▶ **CHECK YOUR UNDERSTANDING**
**1)** In the forum reply about setting up a cluster with Fedora, which computers are described as using vector processing?
**2)** Write the next part of the forum post about setting up a Fedora cluster, starting after its last sentence.

▶ **PASSAGE PROVIDED**
»»

Re: Good tutorial on setting up a grid/cluster using fedora

Wednesday, 2 April 2014

On Wed, 2 Apr 2014, Greg Woods wrote:

...

 My experience says there isn't. Granted I am not an expert in parallel
 computing, but I work for a supercomputing site. About 15 years ago,
 high performance computing hit the wall with regard to how fast a single
 processor can be. We had CRAY computers that used vector processing;
 that means executing the same instructions on a range of memory words at
 the same time in one instruction cycle. This means that code like

 for i = 1,100 do
 a[i]=a[i]*2
 done

 would execute at the same speed as "x=x*2" (in this admittedly trivial
 example, you get a factor of 100 speedup).  That was a lot easier to
 program for than multiprocessing, but even that required careful
 attention when writing code so that it would vectorize and get the
 performance boost.

««

Items drawn from a data source
»»

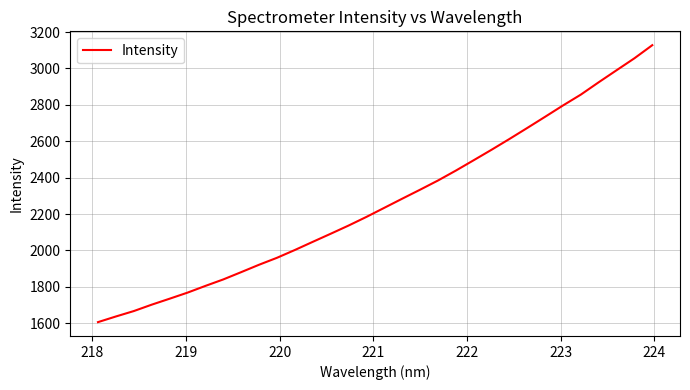

What is the difference between the maximum and minimum values?

1521.5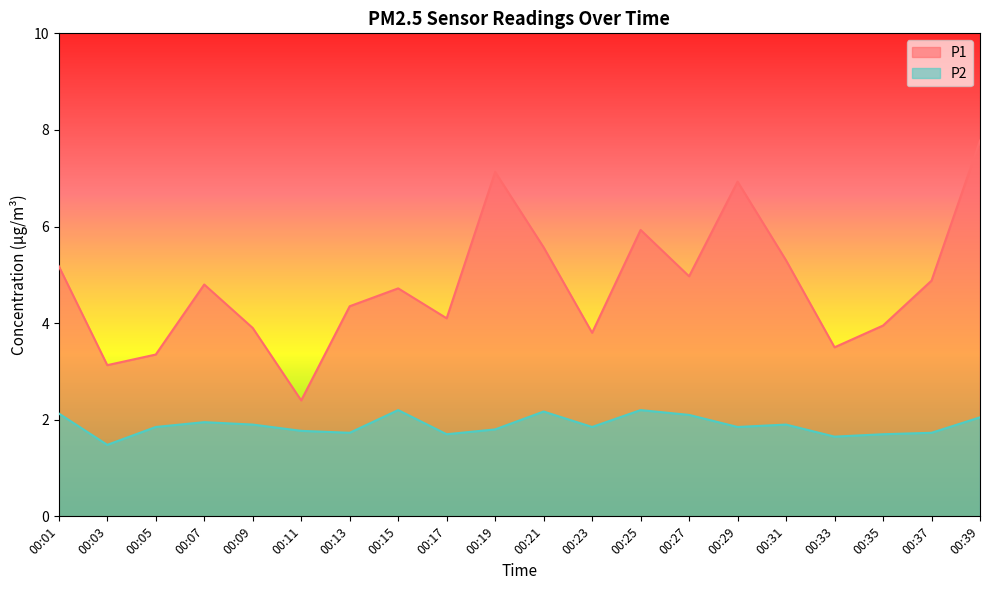

List the series in order of their overall mean, highest first.

P1, P2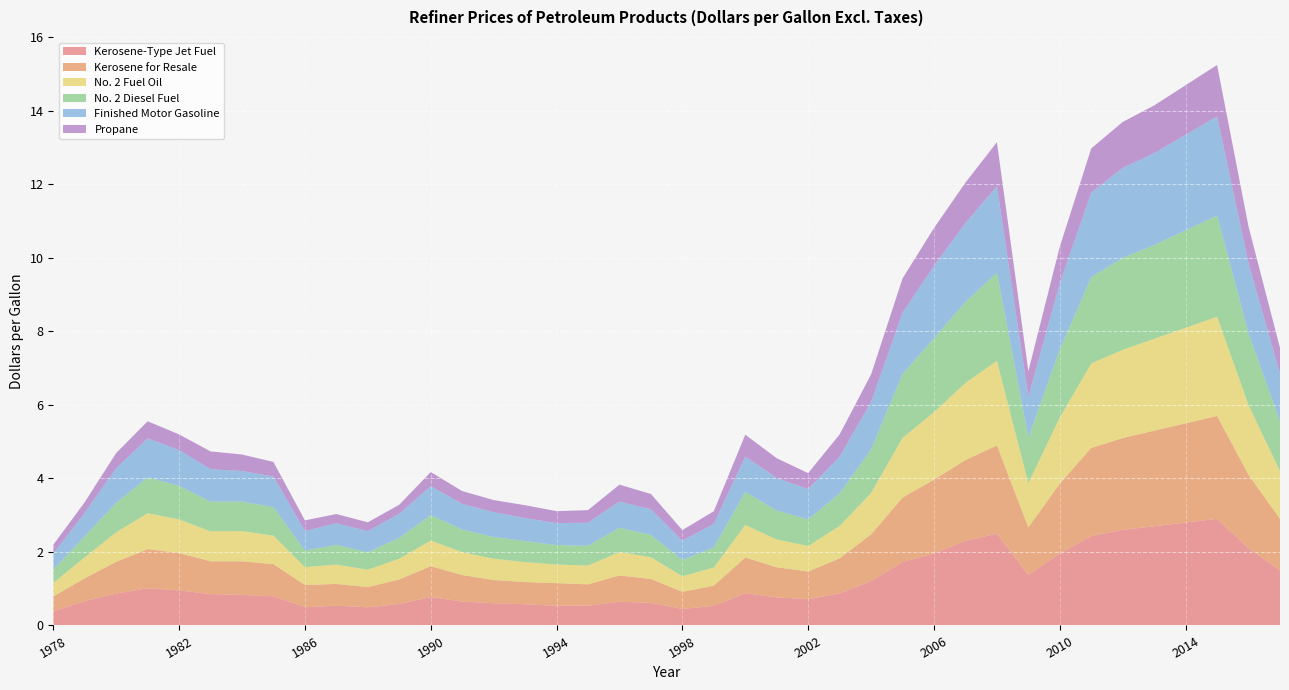

Reading left to right, transcribe all the data shown in this chart.

Kerosene-Type Jet Fuel: 1978=0.4	1979=0.7	1980=0.9	1981=1.0	1982=1.0	1983=0.9	1984=0.8	1985=0.8	1986=0.5	1987=0.5	1988=0.5	1989=0.6	1990=0.8	1991=0.7	1992=0.6	1993=0.6	1994=0.5	1995=0.5	1996=0.6	1997=0.6	1998=0.5	1999=0.5	2000=0.9	2001=0.8	2002=0.7	2003=0.9	2004=1.2	2005=1.7	2006=2.0	2007=2.3	2008=2.5	2009=1.4	2010=2.0	2011=2.4	2012=2.6	2013=2.7	2014=2.8	2015=2.9	2016=2.1	2017=1.5
Kerosene for Resale: 1978=0.4	1979=0.6	1980=0.9	1981=1.1	1982=1.0	1983=0.9	1984=0.9	1985=0.9	1986=0.6	1987=0.6	1988=0.5	1989=0.7	1990=0.8	1991=0.7	1992=0.6	1993=0.6	1994=0.6	1995=0.6	1996=0.7	1997=0.7	1998=0.5	1999=0.6	2000=1.0	2001=0.8	2002=0.8	2003=1.0	2004=1.3	2005=1.8	2006=2.0	2007=2.2	2008=2.4	2009=1.3	2010=1.9	2011=2.4	2012=2.5	2013=2.6	2014=2.7	2015=2.8	2016=2.0	2017=1.4
No. 2 Fuel Oil: 1978=0.4	1979=0.6	1980=0.8	1981=1.0	1982=0.9	1983=0.8	1984=0.8	1985=0.8	1986=0.5	1987=0.5	1988=0.5	1989=0.6	1990=0.7	1991=0.6	1992=0.6	1993=0.5	1994=0.5	1995=0.5	1996=0.6	1997=0.6	1998=0.4	1999=0.5	2000=0.9	2001=0.8	2002=0.7	2003=0.9	2004=1.1	2005=1.6	2006=1.8	2007=2.1	2008=2.3	2009=1.2	2010=1.8	2011=2.3	2012=2.4	2013=2.5	2014=2.6	2015=2.7	2016=1.9	2017=1.3
No. 2 Diesel Fuel: 1978=0.4	1979=0.6	1980=0.8	1981=1.0	1982=0.9	1983=0.8	1984=0.8	1985=0.8	1986=0.5	1987=0.5	1988=0.5	1989=0.6	1990=0.7	1991=0.6	1992=0.6	1993=0.6	1994=0.5	1995=0.5	1996=0.7	1997=0.6	1998=0.4	1999=0.5	2000=0.9	2001=0.8	2002=0.7	2003=0.9	2004=1.2	2005=1.7	2006=2.0	2007=2.2	2008=2.4	2009=1.2	2010=1.9	2011=2.4	2012=2.5	2013=2.5	2014=2.6	2015=2.8	2016=1.9	2017=1.4
Finished Motor Gasoline: 1978=0.4	1979=0.6	1980=0.9	1981=1.1	1982=1.0	1983=0.9	1984=0.8	1985=0.8	1986=0.5	1987=0.6	1988=0.6	1989=0.7	1990=0.8	1991=0.7	1992=0.7	1993=0.6	1994=0.6	1995=0.6	1996=0.7	1997=0.7	1998=0.5	1999=0.6	2000=1.0	2001=0.9	2002=0.8	2003=1.0	2004=1.3	2005=1.7	2006=2.0	2007=2.1	2008=2.4	2009=1.1	2010=1.8	2011=2.3	2012=2.5	2013=2.5	2014=2.6	2015=2.7	2016=1.9	2017=1.3
Propane: 1978=0.2	1979=0.3	1980=0.4	1981=0.5	1982=0.4	1983=0.5	1984=0.5	1985=0.4	1986=0.3	1987=0.3	1988=0.2	1989=0.2	1990=0.4	1991=0.3	1992=0.3	1993=0.4	1994=0.3	1995=0.3	1996=0.5	1997=0.4	1998=0.3	1999=0.3	2000=0.6	2001=0.5	2002=0.4	2003=0.6	2004=0.8	2005=0.9	2006=1.0	2007=1.1	2008=1.2	2009=0.7	2010=1.0	2011=1.2	2012=1.2	2013=1.3	2014=1.4	2015=1.4	2016=1.0	2017=0.7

««

▶ **EXPECTED RESULTS**
**1)** CRAY computers.

**2)**
 After single processor computing hit the wall, we and every other HPC
 site had to go to parallel processing (modern supercomputers have tens
 of thousands of processors running on thousands of separate nodes). This
 too requires special coding, so that your program will naturally break
 up into separate tasks that can be executed in parallel. That is true
 whether you are talking about using multiple processors on a single
 machine, or spreading a code over multiple systems. There are MPI
 libraries to make this task easier, but it is never as simple as "OK,
 now execute this unmodified code five times as fast using five machines
 instead of one".

 How difficult it is to parallelize the code depends, as has already been
 said here, on the particular application to be parallelized.

 --Greg

Right.  A lot of image processing tasks are amenable to parallelization.

Consider an algorithm called "adaptive histogram equalization."  What this does
is take:

1) Get a pixel and a small area around it (say the surrounding 100 pixels).

2) Do a contrast enhancement method called "histogram equalization" on that
group of pixels.  This will change the value of the pixel in question.  Let's say that
this process involves 500 high-level instructions.

3) Move to the next pixel.  Do the same thing.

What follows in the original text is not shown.